[PATCH] blk-mq: avoid to hang in the cpuhp offline handler

Mon Sep 19 19:17:24 PDT 2022

For avoiding to trigger io timeout when one hctx becomes inactive, we
drain IOs when all CPUs of one hctx are offline. However, driver's
timeout handler may require cpus_read_lock, such as nvme-pci,
pci_alloc_irq_vectors_affinity() is called in nvme-pci reset context,
and irq_build_affinity_masks() needs cpus_read_lock().
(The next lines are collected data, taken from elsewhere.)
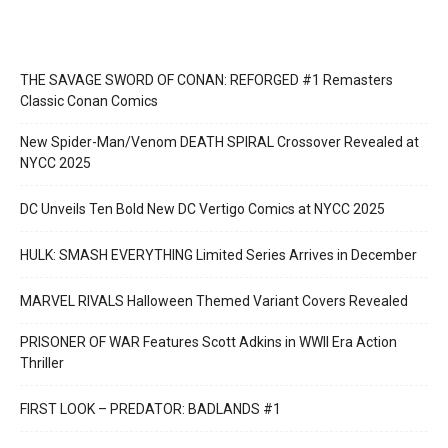
THE SAVAGE SWORD OF CONAN: REFORGED #1 Remasters
Classic Conan Comics
New Spider-Man/Venom DEATH SPIRAL Crossover Revealed at
NYCC 2025
DC Unveils Ten Bold New DC Vertigo Comics at NYCC 2025
HULK: SMASH EVERYTHING Limited Series Arrives in December
MARVEL RIVALS Halloween Themed Variant Covers Revealed
PRISONER OF WAR Features Scott Adkins in WWII Era Action
Thriller
FIRST LOOK – PREDATOR: BADLANDS #1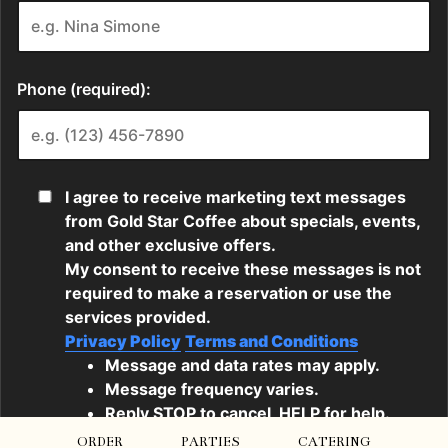
ORDER
PARTIES
CATERING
Meantime when blk-mq's cpuhp offline handler is called, cpus_write_lock
is held, so deadlock is caused.

Fixes the issue by breaking the wait loop if enough long time elapses,
and these in-flight not drained IO still can be handled by timeout
handler.

Cc: linux-nvme at lists.infradead.org
Reported-by: Yi Zhang <yi.zhang at redhat.com>
Fixes: bf0beec0607d ("blk-mq: drain I/O when all CPUs in a hctx are offline")
Signed-off-by: Ming Lei <ming.lei at redhat.com>
---
 block/blk-mq.c | 8 +++++++-
 1 file changed, 7 insertions(+), 1 deletion(-)
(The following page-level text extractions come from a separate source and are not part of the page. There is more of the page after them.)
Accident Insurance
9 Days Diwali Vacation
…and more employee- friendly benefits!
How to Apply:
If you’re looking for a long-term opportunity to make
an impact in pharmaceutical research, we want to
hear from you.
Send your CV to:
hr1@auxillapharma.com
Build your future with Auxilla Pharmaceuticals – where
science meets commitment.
diff --git a/block/blk-mq.c b/block/blk-mq.c
index c96c8c4f751b..4585985b8537 100644
--- a/block/blk-mq.c
+++ b/block/blk-mq.c
@@ -3301,6 +3301,7 @@ static inline bool blk_mq_last_cpu_in_hctx(unsigned int cpu,
 	return true;
 }
 
+#define BLK_MQ_MAX_OFFLINE_WAIT_MSECS 3000
 static int blk_mq_hctx_notify_offline(unsigned int cpu, struct hlist_node *node)
 {
 	struct blk_mq_hw_ctx *hctx = hlist_entry_safe(node,
@@ -3326,8 +3327,13 @@ static int blk_mq_hctx_notify_offline(unsigned int cpu, struct hlist_node *node)
 	 * frozen and there are no requests.
 	 */
 	if (percpu_ref_tryget(&hctx->queue->q_usage_counter)) {
-		while (blk_mq_hctx_has_requests(hctx))
+		unsigned int wait_ms = 0;
+
+		while (blk_mq_hctx_has_requests(hctx) && wait_ms <
+				BLK_MQ_MAX_OFFLINE_WAIT_MSECS) {
 			msleep(5);
+			wait_ms += 5;
+		}
 		percpu_ref_put(&hctx->queue->q_usage_counter);
 	}
 
-- 
2.31.1